**Extrait choisi**:

Emmanuel Macron et Edouard Philippe à une cérémonie en hommage au colonel Arnaud Beltrame, le 28 mars 2018.

Emmanuel Macron et Edouard Philippe à une cérémonie en hommage au colonel Arnaud Beltrame, le 28 mars 2018. - Ludovic MARIN / POOL / AFP

En ce début du mois de décembre, Emmanuel Macron et Edouard Philippe peuvent compter chacun sur la confiance de 23% des Français. La cote de popularité du président a chuté de 13 points en 4 mois.

La cote de confiance à l'égard du président atteint en ce mois de décembre son plus bas niveau depuis le début du quinquennat, à 23% (-4 points). Avec ce chiffre, Emmanuel Macron passe 1 point en-dessous de celle de son prédécesseur, François Hollande, à la même époque de son mandat, selon un sondage Elabe pour Les Echos et Radio Classique réalisé les 4 et 5 décembre, après presque trois semaines de mobilisation des "gilets jaunes".

Le Premier ministre Édouard Philippe est lui aussi en baisse de 4 points à 23%, soit un point au-dessus de la cote de son prédécesseur Jean-Marc Ayrault à la même époque, précise l'étude. 73% des personnes interrogées déclarent ne pas lui faire confiance (+8%), dont 46% "pas du tout".

**Les données**:

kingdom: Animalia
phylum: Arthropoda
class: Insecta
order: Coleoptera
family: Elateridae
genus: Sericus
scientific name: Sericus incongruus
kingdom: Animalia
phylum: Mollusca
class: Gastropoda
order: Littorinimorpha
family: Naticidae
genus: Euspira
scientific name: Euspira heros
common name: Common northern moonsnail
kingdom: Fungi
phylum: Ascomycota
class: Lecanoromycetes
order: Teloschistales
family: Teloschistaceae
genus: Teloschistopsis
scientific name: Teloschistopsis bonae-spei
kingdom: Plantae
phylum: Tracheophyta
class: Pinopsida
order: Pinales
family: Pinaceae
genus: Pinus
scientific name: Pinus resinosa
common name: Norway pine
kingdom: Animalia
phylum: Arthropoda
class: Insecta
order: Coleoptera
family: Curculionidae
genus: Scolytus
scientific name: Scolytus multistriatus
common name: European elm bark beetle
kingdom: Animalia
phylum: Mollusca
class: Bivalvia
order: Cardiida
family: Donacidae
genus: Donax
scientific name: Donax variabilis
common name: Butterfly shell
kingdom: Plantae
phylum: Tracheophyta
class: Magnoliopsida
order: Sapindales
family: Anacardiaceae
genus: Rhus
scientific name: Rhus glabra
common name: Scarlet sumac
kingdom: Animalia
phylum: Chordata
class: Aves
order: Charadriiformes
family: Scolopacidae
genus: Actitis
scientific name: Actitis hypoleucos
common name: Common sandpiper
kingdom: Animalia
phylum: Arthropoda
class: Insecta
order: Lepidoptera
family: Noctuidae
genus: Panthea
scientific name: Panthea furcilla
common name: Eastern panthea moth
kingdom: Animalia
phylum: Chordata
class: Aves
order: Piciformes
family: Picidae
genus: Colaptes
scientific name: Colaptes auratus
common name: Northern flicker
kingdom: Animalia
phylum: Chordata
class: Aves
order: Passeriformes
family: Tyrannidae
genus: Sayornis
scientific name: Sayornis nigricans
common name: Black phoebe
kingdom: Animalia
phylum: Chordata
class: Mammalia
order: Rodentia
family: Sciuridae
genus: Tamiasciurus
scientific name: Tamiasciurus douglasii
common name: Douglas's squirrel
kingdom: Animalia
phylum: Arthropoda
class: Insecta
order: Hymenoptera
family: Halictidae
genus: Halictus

**La consigne**:
Prolongez le texte sur la baisse de confiance envers Emmanuel Macron et Édouard Philippe en reprenant juste après sa dernière phrase.

**Réponse rédigée**:
Macron en baisse chez ses électeurs du 1er tour

Quelque 74% (+5 points) des Français affirment ne pas faire confiance au chef de l'État, dont 51% "pas du tout", un taux en très forte hausse depuis deux mois (+16 points).

La cote du président, en baisse pour le troisième mois consécutif, baisse de 9 points auprès de ses électeurs du premier tour (à 59%). Au total, le chef de l'Etat a perdu 13 points en 4 mois. Dans le détail, sa cote de confiance est en baisse auprès de l’ensemble des catégories de population. Elle chute par exemple de 8 points auprès des cadres (35%), de 4 points auprès des classes moyennes (25%), de 7 points auprès des catégories populaires (13%) et de 3 points auprès des retraités (26%).

Etude réalisée par internet les 4 et 5 décembre auprès de 1.002 personnes âgées de 18 ans et plus, selon la méthode des quotas.